(Data section begins)
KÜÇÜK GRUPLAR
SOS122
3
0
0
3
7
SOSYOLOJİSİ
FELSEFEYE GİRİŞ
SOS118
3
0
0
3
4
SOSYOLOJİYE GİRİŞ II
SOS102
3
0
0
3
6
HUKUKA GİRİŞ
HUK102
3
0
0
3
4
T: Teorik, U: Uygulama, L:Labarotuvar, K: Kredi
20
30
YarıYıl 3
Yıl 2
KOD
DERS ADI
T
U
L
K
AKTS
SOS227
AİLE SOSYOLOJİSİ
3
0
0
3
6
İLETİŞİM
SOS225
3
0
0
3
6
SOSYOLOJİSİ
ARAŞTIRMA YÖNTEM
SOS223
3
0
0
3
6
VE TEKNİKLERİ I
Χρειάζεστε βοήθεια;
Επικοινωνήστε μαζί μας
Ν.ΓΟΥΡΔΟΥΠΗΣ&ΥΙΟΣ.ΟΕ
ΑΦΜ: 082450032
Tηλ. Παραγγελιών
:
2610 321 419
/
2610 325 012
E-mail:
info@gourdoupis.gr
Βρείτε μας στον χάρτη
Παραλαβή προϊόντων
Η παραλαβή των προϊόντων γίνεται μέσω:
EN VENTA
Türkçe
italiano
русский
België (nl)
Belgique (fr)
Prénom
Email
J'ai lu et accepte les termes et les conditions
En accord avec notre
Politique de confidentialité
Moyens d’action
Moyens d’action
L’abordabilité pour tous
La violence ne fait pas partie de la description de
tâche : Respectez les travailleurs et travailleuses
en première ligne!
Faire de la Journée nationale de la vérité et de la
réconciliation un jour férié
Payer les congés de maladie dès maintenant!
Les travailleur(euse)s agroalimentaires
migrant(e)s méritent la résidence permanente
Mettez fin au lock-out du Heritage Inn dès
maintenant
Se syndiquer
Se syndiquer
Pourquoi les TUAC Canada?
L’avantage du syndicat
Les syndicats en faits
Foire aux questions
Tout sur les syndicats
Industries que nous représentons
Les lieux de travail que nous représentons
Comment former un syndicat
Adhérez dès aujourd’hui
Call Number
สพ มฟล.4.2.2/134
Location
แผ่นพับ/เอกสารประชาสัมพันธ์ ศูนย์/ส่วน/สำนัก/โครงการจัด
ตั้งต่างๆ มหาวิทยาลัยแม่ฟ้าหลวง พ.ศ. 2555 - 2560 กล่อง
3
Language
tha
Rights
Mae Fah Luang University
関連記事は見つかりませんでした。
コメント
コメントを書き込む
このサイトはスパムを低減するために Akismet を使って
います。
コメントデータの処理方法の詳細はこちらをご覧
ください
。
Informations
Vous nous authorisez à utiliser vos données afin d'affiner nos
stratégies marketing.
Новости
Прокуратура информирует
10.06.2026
(Data section ends)
> **Task to carry out**: Write out the material word for word, from its first line through the line containing "VE TEKNİKLERİ I", with both of those lines included.

> **The completed task**:
KÜÇÜK GRUPLAR
SOS122
3
0
0
3
7
SOSYOLOJİSİ
FELSEFEYE GİRİŞ
SOS118
3
0
0
3
4
SOSYOLOJİYE GİRİŞ II
SOS102
3
0
0
3
6
HUKUKA GİRİŞ
HUK102
3
0
0
3
4
T: Teorik, U: Uygulama, L:Labarotuvar, K: Kredi
20
30
YarıYıl 3
Yıl 2
KOD
DERS ADI
T
U
L
K
AKTS
SOS227
AİLE SOSYOLOJİSİ
3
0
0
3
6
İLETİŞİM
SOS225
3
0
0
3
6
SOSYOLOJİSİ
ARAŞTIRMA YÖNTEM
SOS223
3
0
0
3
6
VE TEKNİKLERİ I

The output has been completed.